## Work required
In the entries below, find every line with "human" and copy it.

## Input material
◆ ◆ ◆ ◆ ◆

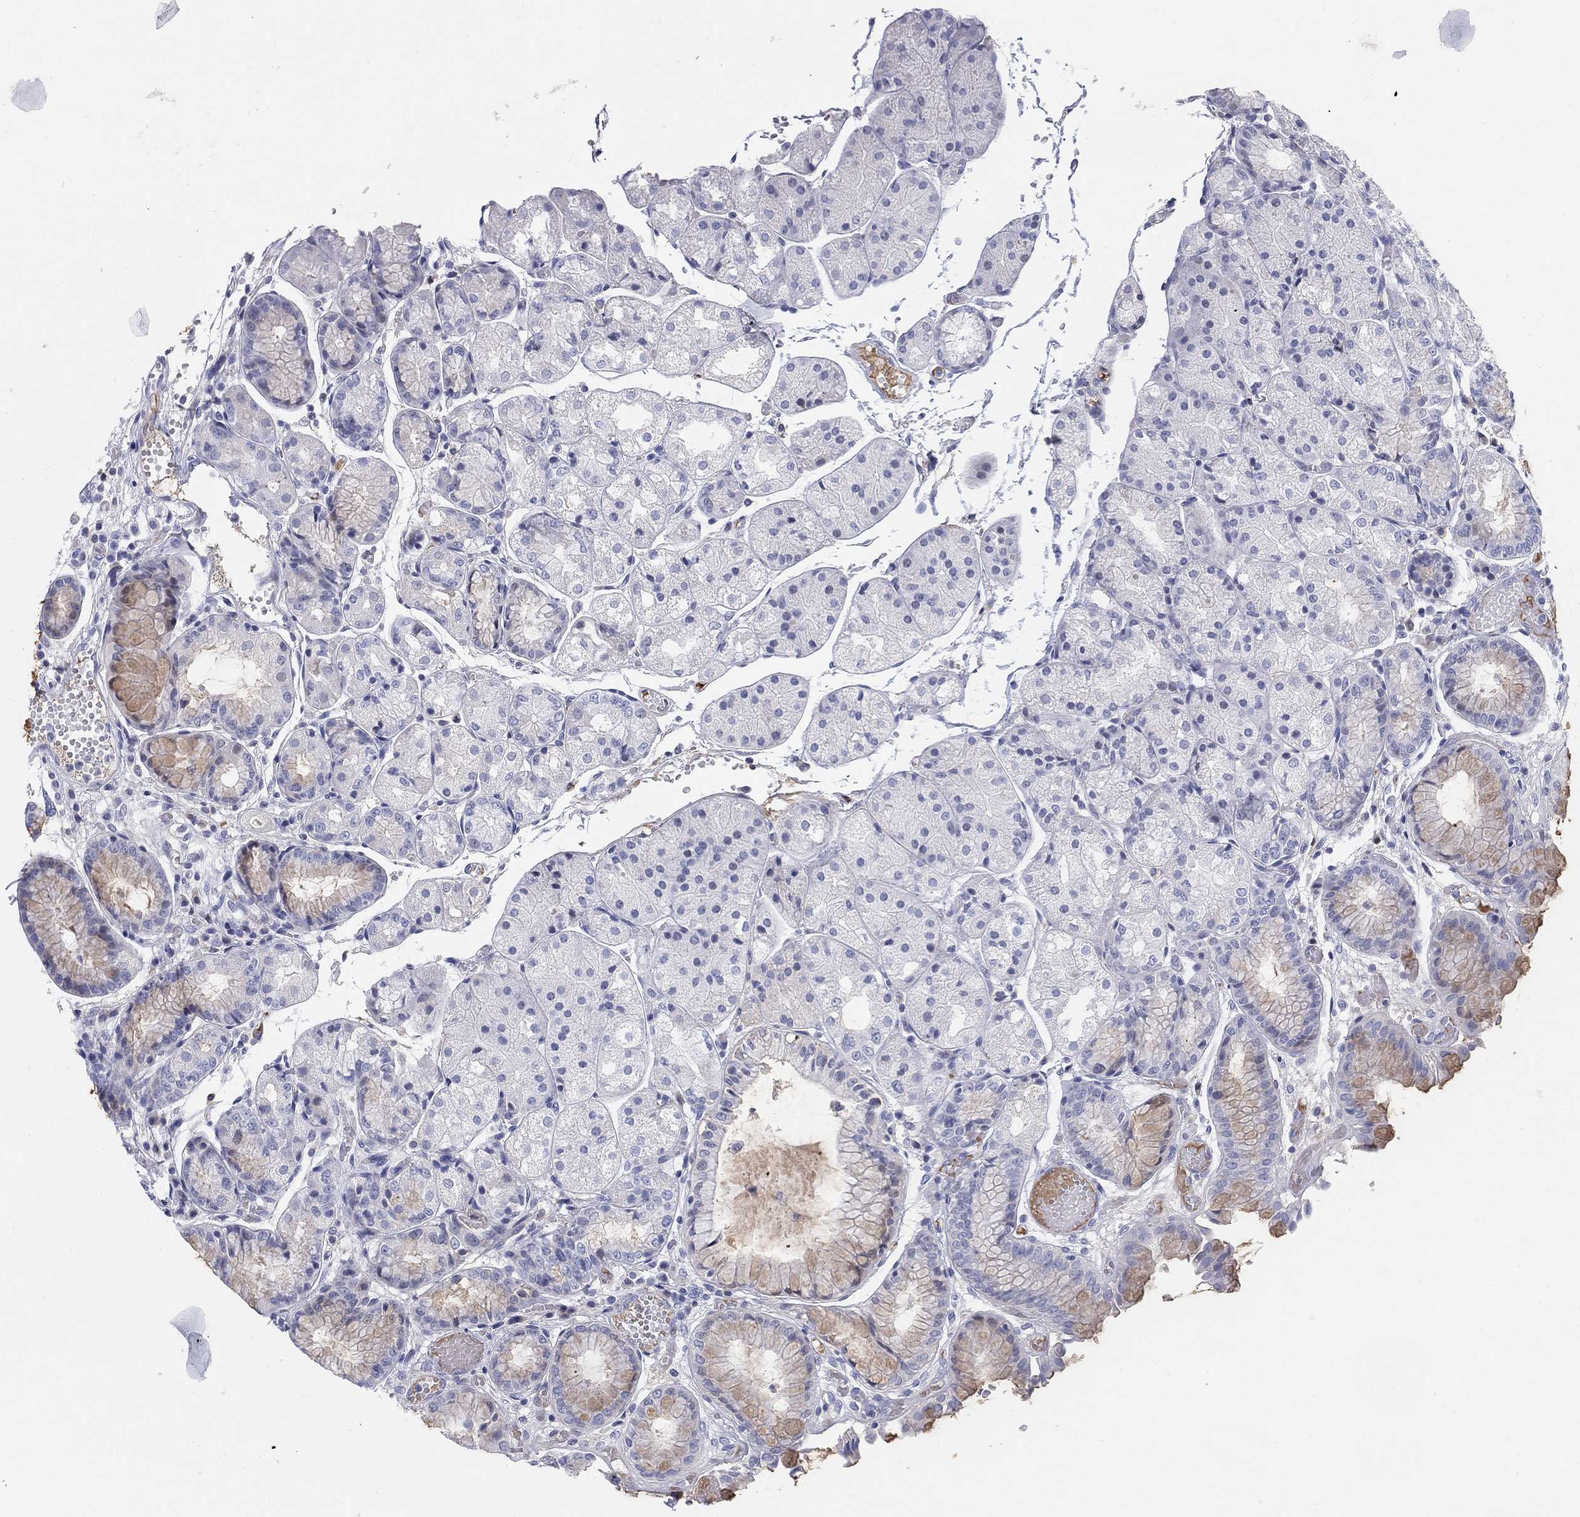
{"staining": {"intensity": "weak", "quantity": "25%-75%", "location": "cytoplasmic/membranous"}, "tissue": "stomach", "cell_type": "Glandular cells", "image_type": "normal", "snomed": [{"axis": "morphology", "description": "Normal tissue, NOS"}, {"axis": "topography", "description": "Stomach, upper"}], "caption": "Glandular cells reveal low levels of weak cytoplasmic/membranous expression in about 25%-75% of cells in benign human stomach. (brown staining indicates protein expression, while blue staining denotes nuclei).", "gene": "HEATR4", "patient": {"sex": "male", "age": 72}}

◆ ◆ ◆ ◆ ◆

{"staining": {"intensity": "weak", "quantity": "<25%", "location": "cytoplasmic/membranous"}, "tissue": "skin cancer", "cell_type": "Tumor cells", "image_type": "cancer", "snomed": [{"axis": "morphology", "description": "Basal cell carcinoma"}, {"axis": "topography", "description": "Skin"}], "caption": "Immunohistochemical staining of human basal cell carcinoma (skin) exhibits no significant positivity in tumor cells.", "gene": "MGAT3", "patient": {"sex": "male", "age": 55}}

◆ ◆ ◆ ◆ ◆

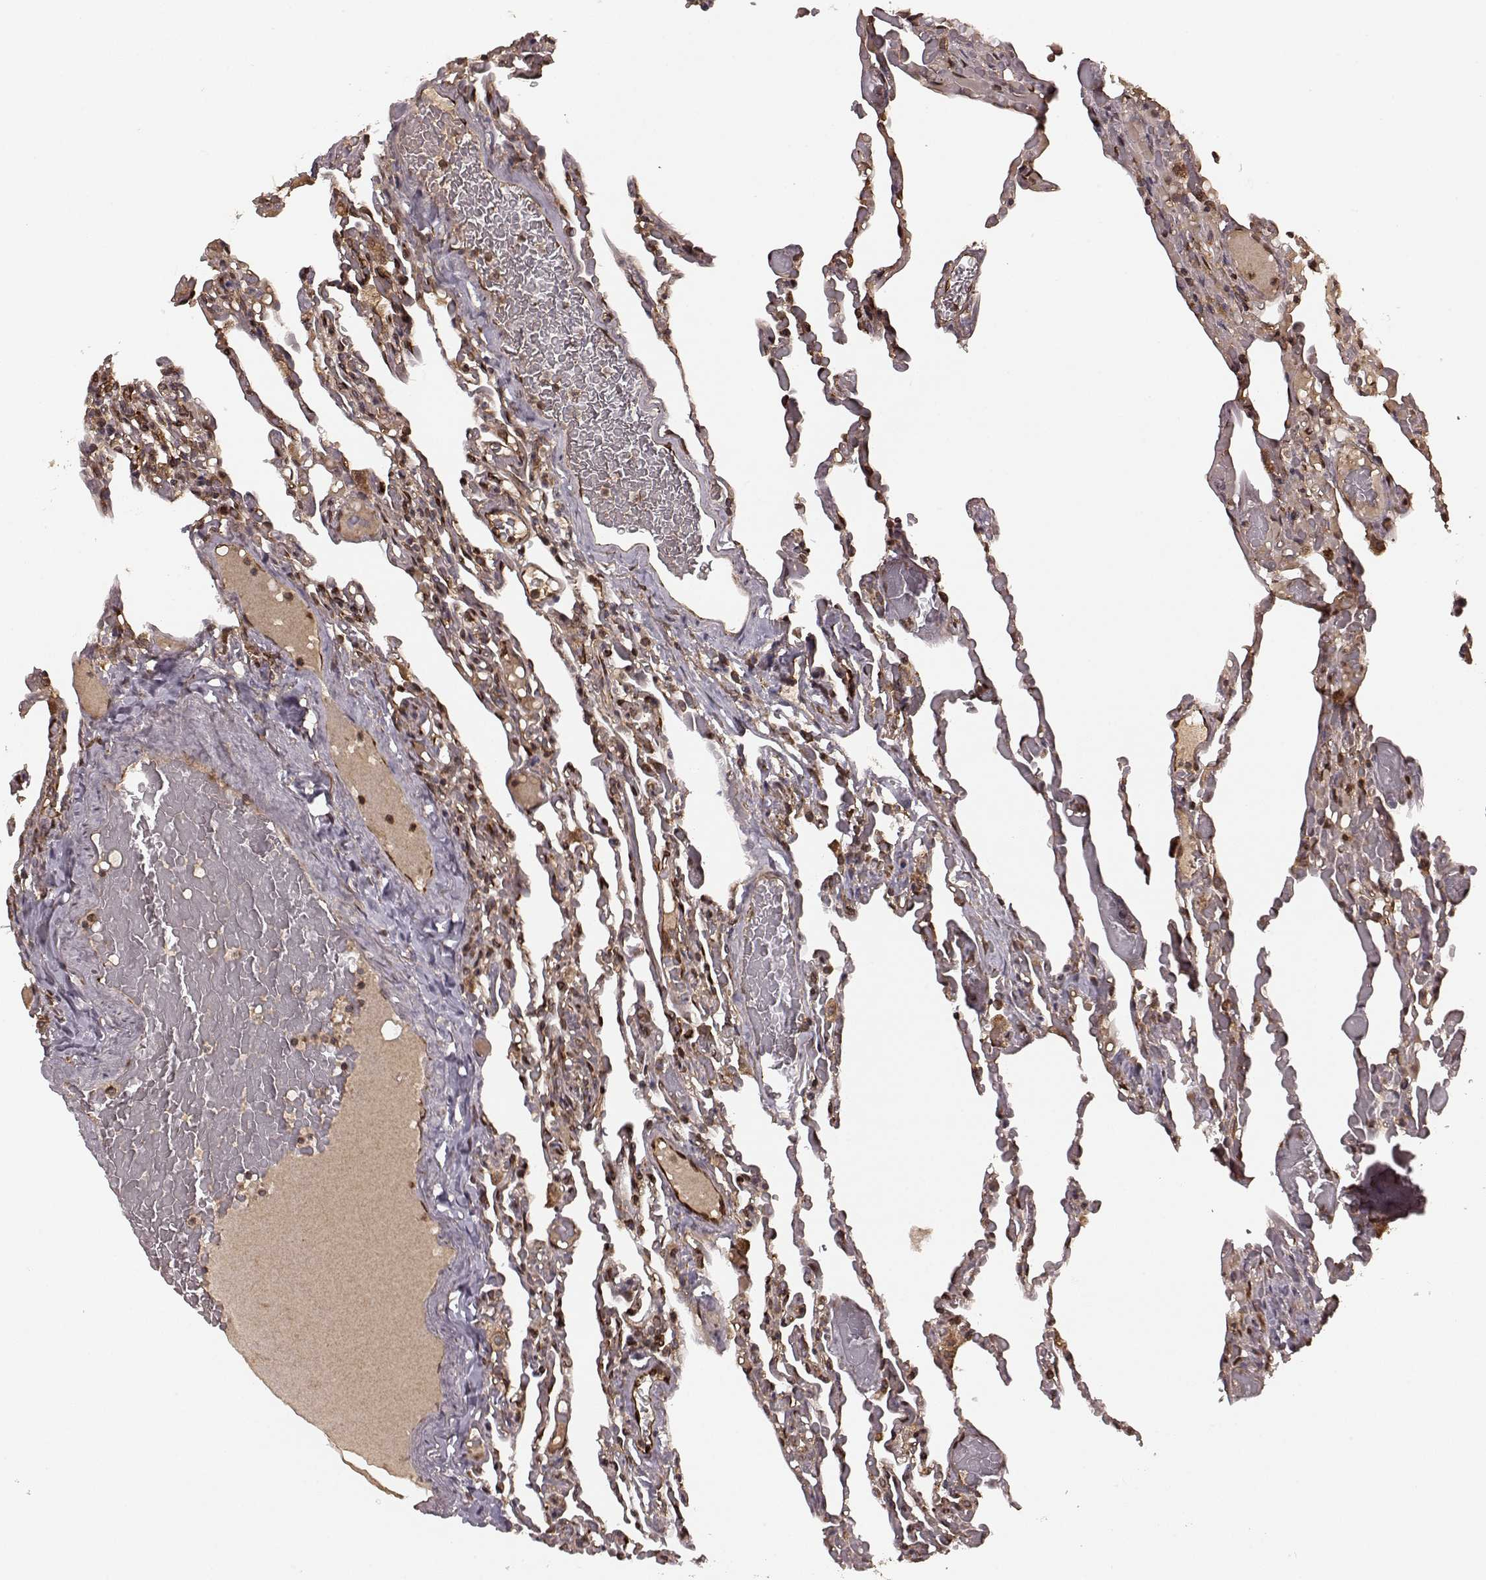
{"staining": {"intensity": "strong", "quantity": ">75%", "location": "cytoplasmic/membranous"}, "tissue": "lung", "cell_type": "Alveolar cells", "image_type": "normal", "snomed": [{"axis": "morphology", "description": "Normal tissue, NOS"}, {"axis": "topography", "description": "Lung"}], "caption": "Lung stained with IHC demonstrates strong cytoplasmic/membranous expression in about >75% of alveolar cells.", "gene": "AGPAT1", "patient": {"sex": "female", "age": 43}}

◆ ◆ ◆ ◆ ◆

## Result of the exercise
{"staining": {"intensity": "weak", "quantity": "25%-75%", "location": "cytoplasmic/membranous"}, "tissue": "stomach", "cell_type": "Glandular cells", "image_type": "normal", "snomed": [{"axis": "morphology", "description": "Normal tissue, NOS"}, {"axis": "topography", "description": "Stomach, upper"}], "caption": "Glandular cells reveal low levels of weak cytoplasmic/membranous expression in about 25%-75% of cells in benign human stomach. (brown staining indicates protein expression, while blue staining denotes nuclei).", "gene": "HEATR4", "patient": {"sex": "male", "age": 72}}
{"staining": {"intensity": "weak", "quantity": "<25%", "location": "cytoplasmic/membranous"}, "tissue": "skin cancer", "cell_type": "Tumor cells", "image_type": "cancer", "snomed": [{"axis": "morphology", "description": "Basal cell carcinoma"}, {"axis": "topography", "description": "Skin"}], "caption": "Immunohistochemical staining of human basal cell carcinoma (skin) exhibits no significant positivity in tumor cells.", "gene": "MGAT3", "patient": {"sex": "male", "age": 55}}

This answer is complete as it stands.